Ausgangspunkt ist sozusagen die Erzählerin des Romans – eine Frau Mitte vierzig – die sich zunehmend fremd fühlt In ihrer Umgebung, in ihrer Familie und vor allem in sich selbst. Sie zieht sich auf den Dachboden ihres Hauses zurück und schaut von dort auf alles, was sie gebaut ha und ihre Welt nennt: das Dorfleben, die Kinder, die Beziehungen, all die getroffenen Entscheidungen. Dieser Rückzug ist dann auch der erzählerische Ausgangspunkt, und meines Erachtens ist der wirklich sehr klug gewählt, weil er die Distanz schafft, aus der der Roman schlussendlich seine ganze Energie zieht. Der Ton ist irgendwie melancholisch aber auch sarkastisch und hinterfragend. Randl schreibt nicht über das Dorf von außen, sondern es ist der Moment wo man so drin ist und dann aufwacht und hinterfragt. Ich denke, mit der Haltung können sich viele identifizieren, weil wir doch sicherlich alle schon mal irgendwo drin waren und mit einem Mal dachten: Isses das jetzt?

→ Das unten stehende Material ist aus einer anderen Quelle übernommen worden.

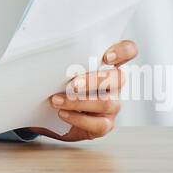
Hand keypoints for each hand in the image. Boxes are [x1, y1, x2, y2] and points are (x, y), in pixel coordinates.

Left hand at [19, 40, 136, 141]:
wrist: (50, 112)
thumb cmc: (57, 83)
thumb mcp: (61, 68)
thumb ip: (62, 57)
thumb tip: (43, 48)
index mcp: (108, 64)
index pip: (129, 50)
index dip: (123, 51)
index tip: (105, 57)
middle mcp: (115, 84)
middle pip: (118, 78)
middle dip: (93, 80)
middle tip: (72, 84)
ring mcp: (113, 104)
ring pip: (107, 103)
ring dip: (79, 101)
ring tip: (56, 100)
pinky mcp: (105, 124)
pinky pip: (99, 124)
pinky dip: (78, 119)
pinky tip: (62, 113)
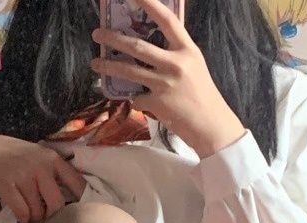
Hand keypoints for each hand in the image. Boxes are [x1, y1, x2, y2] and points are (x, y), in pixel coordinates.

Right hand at [0, 134, 86, 222]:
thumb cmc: (17, 159)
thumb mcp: (40, 158)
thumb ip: (57, 173)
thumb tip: (80, 200)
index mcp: (53, 159)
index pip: (77, 184)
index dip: (82, 202)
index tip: (80, 213)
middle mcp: (40, 165)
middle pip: (57, 205)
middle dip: (51, 215)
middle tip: (43, 213)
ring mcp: (23, 174)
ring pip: (37, 212)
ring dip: (33, 217)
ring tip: (28, 209)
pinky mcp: (6, 184)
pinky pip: (22, 213)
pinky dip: (21, 217)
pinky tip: (18, 212)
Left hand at [91, 0, 246, 158]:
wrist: (211, 125)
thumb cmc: (203, 95)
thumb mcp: (194, 66)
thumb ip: (176, 53)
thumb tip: (152, 45)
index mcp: (187, 50)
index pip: (166, 19)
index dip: (149, 3)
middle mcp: (175, 64)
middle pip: (137, 46)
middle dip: (113, 38)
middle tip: (97, 34)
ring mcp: (165, 84)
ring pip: (129, 71)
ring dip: (108, 67)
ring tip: (94, 64)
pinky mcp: (157, 103)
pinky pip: (136, 98)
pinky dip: (134, 99)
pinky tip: (135, 100)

Was das Buch für mich persönlich sowohl interessant, aber auch ein klein wenig herausfordernd gemacht hat, ist dass Randl auf echt nicht vielen Seiten sowohl Familiengeschichte, Kindheitserinnerungen, Halluzinationen, Hexenverfolgung als auch die Analyse patriarchalischer Dorfstrukturen (und das alles neben der eigentlichen Handlung um eine Erzählerin, die an ihrem Lebensmodell zweifelt) verhandelt. Das heißt also, dass das echt alles sehr dicht ist. Was aber auch irgendwie wieder total cool ist, weil es einfach beim Kern bleibt und nie so hart abschweift. Für einige könnte das ggf. ein bisschen überladen wirken.
Wer einen Roman mit klarem Handlungsbogen braucht, wird sich gelegentlich fragen, wo der eigentlich verläuft ;)
Irgendwie ist das Buch unterm Strich für mich ein emotionales (im positivsten Sinn) Buch über die Mysterien des Landlebens und die schmerzhaften Kollisionen die mit radikalen Lebensentwürfe einhergehen, wenn sie nun mal auf die unplanbare Realität treffen.
Es ist das Bild einer Erzählerin, die aufbricht und sich aufmacht. Das ist cool und mutig und ehrlich.
Insofern ist es ein Buch über die Bilanz eines Lebensabschnitts und den Aufbruch. Für Menschen die gerne dichte Geschichten lesen, die nicht um den heißen Brei rumreden und das wahre Leben zwischen den Seiten sehen wollen, ist es genau die richtige Wahl!